In our world, we often ask, 'What was the workout?' or 'What is the workout?'

To put it nicely, the answer should nearly always be, does it matter?

Ten reps or 11? No difference. Workouts give us a structure to follow, a uniform of sets and reps to abide by. Junior coaches hound the best coaches in the world, athletes, and journalists to share their workout secrets, but the best coaches know it is not about the workout details. It's about the stimulus it sets.

Stimulus is a great word. It means a detectable change in the physical or chemical structure of an organism's internal or external environment that we then react to. The homeostatic, sensory, cellular, mechanical, chemical, nervous, endocrine & digestive systems are all sensitive to stimuli.

Before you even begin a hard CrossFit workout or a track Tuesday run, your body is gearing itself up, ready for the pain to come. Changes are already being made to prepare you for battle. Before a relaxing massage or stretching class, your body will begin calming itself down, subconsciously relaxing. Turning up to a full class might hit you with a load of feel-good chemicals and human connection! You couldn't care less what the workout is, and you're in a room full of your mates with music blaring. All these signs are there to remind you it's not about the workout.

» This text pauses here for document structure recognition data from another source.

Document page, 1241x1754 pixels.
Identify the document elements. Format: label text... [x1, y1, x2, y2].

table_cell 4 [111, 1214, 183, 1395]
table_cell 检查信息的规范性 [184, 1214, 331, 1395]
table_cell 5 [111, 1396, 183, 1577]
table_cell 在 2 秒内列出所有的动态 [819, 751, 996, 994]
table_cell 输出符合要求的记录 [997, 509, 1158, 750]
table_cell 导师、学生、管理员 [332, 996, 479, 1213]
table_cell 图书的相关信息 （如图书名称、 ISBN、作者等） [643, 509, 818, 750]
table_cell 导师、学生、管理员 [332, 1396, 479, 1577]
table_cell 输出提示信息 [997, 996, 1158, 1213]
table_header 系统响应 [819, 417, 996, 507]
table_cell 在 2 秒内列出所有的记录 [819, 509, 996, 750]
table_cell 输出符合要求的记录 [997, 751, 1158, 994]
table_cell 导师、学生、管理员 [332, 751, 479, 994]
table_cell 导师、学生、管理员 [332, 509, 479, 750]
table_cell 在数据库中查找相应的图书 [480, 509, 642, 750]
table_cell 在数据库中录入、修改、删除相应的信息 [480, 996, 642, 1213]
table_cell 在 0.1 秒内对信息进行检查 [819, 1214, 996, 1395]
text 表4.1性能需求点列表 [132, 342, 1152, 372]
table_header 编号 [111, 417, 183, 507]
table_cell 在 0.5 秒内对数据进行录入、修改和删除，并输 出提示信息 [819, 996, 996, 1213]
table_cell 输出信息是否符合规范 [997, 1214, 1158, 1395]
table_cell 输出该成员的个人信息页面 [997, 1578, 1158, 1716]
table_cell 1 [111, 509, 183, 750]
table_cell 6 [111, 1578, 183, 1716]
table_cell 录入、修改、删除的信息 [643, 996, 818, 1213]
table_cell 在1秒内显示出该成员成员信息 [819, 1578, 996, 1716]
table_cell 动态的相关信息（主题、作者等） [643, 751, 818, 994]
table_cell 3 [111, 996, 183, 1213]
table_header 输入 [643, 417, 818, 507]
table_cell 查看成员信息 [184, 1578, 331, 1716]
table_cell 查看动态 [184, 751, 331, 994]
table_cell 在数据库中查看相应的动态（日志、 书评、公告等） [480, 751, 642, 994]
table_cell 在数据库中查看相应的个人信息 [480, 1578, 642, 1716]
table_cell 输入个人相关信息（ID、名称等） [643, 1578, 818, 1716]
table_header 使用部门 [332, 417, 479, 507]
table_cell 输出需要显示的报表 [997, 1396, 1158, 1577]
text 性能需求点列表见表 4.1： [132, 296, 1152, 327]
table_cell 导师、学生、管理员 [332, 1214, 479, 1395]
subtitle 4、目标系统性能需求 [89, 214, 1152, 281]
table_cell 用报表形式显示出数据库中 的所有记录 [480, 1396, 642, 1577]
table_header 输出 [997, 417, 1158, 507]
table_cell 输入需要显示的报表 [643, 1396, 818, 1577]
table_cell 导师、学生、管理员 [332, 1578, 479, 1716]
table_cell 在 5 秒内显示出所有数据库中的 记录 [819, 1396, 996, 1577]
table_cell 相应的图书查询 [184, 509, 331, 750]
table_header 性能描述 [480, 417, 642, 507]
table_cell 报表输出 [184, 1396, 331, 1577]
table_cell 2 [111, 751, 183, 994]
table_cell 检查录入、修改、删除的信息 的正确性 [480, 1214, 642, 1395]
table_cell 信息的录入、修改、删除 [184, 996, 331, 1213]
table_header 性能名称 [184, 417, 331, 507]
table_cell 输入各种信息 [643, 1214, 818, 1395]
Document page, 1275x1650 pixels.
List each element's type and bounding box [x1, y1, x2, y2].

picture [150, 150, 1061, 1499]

So why do we stress so much about the workout? Is it because you want to make sure you maximise your time? Be able to compare it to what others are doing? Or do you like to pick a fight with the whiteboard (coach)? It is likely a combination, but most of all, it's a stress response to losing control.

When humans give away control of situations, a host of stimuli hits us, which can be highly addictive (gambling, drinking, drugs, ultra running! etc...). When humans lose control, it can be extremely distressing (anxiety, depression, helplessness). Here, the answer lies for those of you who stress about workouts. Giving away control is very different from losing it. If, in your mind, you are setting expectations of the workout, performances, environment, and even the feeling you want from it, you will lose control when one of those expectations is not met.

Learn to give away that control, trust the coach in guiding you, trust the environment you are in was built for you, and trust that once the workout is over, you can take back control. I promise you that this will supercharge the intended stimuli from a workout, hormonal, brain chemistry, recovery, and happiness standpoint.